Wednesday, October 28, 2009

Database Links and PeopleSoft

I have seen Oracle database links used in conjuction with PeopleSoft at a number of customer sites over the years. I think some scenarios are examples where it is reasonable to use a database link, some are not.
In Oracle RDBMS, a database link (see also the Oracle Concepts Manual) specifies how a database server can create a session on another database in order to perform a remote operation. The remote database may be another Oracle database, or another type of database. The remote operation may be a query, or it may modify remote data (DML operation), in which case a two-phase commit mechanism ensures transaction integrity across the databases.

PeopleSoft does not use database links between databases because they are a database platform specific technology. Instead, the PeopleSoft methodology is to replicate data between databases with an application message. This works well with small data sets, and with larger data sets that change slowly. However, there are scenarios with very large data volumes where Application Messaging will struggle to keep up, and Oracle RDMBS specific replication technologies are an appropriate alternative.

Data can be replicated between databases with Materialised Views (formerly known as Snapshots). This is a SQL based technology. Materialised Views Logs on the source database track changes in the source table.

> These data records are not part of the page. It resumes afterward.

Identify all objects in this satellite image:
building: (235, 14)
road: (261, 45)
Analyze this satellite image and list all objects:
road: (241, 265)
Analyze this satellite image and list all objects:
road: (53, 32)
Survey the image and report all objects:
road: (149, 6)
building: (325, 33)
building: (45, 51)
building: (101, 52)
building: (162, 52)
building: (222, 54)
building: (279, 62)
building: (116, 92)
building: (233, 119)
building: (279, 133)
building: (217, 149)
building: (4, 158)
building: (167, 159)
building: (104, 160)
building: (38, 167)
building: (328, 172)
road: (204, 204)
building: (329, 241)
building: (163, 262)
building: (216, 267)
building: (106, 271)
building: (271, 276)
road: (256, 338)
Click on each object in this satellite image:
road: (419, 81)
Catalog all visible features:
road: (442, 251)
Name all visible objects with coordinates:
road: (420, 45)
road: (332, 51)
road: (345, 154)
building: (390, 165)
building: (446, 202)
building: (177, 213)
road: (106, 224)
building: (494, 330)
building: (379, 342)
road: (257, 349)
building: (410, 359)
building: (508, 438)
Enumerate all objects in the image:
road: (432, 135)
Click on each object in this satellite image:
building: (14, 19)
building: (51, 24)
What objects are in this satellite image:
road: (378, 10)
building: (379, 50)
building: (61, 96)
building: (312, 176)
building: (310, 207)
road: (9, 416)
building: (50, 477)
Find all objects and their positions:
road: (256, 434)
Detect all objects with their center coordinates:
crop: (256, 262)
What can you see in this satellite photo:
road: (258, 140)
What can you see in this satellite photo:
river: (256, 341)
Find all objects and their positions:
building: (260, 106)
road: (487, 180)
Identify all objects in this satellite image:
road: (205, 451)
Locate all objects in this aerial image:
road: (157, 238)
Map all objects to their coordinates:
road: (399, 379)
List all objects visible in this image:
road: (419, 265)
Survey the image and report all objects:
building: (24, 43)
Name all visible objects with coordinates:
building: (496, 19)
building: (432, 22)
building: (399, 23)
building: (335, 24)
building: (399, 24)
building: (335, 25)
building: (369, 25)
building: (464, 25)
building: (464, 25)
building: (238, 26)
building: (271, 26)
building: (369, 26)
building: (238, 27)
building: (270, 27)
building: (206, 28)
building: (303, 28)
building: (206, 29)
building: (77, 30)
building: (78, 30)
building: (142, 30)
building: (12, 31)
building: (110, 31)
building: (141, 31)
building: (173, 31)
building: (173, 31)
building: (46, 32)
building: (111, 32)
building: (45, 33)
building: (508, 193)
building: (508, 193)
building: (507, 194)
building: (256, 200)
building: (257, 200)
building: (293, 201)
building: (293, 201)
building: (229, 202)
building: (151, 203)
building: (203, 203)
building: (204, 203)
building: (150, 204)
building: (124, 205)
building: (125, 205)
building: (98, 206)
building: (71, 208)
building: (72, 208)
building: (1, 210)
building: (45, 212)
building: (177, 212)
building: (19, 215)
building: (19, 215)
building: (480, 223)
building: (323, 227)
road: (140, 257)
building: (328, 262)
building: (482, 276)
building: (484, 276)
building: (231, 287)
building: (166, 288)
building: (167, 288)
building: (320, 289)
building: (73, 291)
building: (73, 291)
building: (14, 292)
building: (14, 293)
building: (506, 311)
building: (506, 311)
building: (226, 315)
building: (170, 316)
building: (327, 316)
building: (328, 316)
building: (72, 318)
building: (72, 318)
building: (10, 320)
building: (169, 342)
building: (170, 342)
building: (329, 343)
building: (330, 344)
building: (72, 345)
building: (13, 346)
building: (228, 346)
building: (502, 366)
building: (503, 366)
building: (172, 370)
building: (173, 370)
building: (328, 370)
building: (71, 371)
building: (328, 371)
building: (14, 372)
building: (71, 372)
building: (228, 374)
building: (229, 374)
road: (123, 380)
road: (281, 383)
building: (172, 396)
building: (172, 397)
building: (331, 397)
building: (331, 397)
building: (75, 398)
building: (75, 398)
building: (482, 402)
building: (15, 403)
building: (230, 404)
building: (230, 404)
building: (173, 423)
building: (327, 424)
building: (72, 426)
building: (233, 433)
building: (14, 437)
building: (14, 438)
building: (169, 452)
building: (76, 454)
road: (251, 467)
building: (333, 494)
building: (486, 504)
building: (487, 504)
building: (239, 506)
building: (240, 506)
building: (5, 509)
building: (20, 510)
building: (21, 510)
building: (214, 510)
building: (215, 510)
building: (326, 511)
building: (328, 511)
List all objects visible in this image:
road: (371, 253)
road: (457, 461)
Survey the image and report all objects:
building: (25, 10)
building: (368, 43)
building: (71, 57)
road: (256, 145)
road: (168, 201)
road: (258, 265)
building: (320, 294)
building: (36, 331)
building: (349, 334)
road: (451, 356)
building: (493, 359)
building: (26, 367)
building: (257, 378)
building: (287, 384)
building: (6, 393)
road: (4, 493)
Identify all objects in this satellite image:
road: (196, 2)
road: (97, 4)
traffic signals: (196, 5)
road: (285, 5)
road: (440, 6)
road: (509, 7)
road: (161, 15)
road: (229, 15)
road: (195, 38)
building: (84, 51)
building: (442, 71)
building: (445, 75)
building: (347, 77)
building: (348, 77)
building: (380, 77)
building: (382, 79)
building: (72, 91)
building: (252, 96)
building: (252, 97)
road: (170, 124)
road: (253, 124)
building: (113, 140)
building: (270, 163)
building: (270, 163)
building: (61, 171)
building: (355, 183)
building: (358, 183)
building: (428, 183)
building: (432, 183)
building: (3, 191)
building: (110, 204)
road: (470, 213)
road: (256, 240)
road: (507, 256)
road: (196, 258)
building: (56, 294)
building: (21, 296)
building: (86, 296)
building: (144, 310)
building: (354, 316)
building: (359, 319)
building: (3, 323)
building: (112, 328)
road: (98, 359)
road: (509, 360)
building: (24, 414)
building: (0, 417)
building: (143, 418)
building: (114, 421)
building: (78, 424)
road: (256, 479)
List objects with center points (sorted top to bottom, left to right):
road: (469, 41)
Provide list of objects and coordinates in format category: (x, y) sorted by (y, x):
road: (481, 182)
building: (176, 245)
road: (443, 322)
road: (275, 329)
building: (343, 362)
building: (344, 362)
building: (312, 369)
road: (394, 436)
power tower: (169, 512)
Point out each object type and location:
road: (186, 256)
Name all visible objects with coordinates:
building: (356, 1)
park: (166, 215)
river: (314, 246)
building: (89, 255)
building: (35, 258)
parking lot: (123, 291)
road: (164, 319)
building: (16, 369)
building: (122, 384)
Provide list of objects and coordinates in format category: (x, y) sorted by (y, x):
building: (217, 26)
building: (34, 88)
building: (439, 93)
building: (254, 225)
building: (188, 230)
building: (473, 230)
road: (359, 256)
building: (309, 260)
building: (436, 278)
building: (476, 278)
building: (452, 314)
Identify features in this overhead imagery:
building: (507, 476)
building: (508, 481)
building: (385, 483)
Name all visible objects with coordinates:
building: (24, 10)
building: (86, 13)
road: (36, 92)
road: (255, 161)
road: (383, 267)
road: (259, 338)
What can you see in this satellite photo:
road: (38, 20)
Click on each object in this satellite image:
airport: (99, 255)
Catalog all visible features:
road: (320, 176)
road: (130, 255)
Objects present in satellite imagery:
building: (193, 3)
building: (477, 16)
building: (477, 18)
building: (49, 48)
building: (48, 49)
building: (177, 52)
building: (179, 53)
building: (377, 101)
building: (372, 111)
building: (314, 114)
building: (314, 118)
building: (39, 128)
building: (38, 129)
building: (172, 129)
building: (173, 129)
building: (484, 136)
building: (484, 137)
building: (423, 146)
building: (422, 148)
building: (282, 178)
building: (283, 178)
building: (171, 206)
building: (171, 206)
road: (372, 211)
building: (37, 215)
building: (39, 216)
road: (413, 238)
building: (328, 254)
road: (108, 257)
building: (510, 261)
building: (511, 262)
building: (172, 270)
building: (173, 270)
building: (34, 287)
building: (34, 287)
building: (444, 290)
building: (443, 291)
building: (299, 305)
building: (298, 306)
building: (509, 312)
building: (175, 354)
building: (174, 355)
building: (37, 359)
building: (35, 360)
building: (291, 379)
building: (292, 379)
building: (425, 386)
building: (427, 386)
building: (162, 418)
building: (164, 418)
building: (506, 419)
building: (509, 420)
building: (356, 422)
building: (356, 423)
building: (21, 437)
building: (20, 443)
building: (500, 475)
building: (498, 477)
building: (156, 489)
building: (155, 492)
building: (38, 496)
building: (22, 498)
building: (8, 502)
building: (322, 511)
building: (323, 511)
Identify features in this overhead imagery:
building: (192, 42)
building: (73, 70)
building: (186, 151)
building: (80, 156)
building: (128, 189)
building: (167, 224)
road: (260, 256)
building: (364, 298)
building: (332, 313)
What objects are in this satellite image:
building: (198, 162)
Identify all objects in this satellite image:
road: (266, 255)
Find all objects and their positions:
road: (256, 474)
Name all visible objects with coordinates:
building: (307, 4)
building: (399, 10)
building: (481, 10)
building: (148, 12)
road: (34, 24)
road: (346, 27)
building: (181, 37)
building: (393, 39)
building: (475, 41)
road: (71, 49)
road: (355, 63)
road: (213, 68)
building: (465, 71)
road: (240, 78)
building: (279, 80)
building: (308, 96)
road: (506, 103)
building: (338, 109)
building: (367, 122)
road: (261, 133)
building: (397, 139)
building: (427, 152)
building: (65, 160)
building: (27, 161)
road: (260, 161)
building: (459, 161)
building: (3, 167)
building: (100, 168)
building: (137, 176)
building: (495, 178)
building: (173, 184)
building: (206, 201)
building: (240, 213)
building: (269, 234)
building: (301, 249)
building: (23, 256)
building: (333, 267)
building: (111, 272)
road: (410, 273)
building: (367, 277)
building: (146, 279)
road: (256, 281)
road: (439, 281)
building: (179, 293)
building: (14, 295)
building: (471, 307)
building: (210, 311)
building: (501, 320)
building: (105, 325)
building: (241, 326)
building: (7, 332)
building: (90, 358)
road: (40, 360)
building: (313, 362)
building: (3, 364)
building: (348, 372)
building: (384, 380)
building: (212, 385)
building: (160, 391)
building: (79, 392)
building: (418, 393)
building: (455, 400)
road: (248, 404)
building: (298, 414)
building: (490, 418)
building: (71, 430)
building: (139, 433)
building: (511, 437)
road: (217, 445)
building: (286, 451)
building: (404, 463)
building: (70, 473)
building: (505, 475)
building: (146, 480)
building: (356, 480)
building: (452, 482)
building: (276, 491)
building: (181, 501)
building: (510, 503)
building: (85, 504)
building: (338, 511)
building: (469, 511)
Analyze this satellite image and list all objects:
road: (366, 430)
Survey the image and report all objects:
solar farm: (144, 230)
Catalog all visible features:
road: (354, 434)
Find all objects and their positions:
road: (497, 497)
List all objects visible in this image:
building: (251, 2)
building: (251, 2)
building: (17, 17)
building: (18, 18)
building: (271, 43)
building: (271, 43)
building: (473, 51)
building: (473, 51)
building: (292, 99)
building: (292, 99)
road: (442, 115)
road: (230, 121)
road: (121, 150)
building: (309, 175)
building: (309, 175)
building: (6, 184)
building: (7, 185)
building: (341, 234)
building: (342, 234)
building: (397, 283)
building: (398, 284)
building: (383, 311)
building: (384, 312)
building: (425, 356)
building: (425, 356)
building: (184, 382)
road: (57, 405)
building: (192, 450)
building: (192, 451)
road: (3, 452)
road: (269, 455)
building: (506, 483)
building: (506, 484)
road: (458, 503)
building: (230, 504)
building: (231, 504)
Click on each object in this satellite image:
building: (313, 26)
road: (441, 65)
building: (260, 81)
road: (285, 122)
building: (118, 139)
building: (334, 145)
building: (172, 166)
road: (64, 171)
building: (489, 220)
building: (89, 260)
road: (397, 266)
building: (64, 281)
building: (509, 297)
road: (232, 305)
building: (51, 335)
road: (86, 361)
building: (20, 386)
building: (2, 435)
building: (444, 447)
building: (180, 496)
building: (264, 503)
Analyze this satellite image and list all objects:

An incremental or full refresh process is run on the target, usually as a scheduled job.

Oracle introduced an alternative replication technology in Oracle 9i called ‘Streams’. This uses supplementary redo logging on the source database which can then be applied to the target. Additional database server processes transmit, receive and apply this redo stream. This technology is aimed a large volume replication for data warehouses. I know of one site where several hundred database tables are replicated from PeopleSoft HR to a data warehouse.

I think the clearest way is to explain the good and bad use of links is by example.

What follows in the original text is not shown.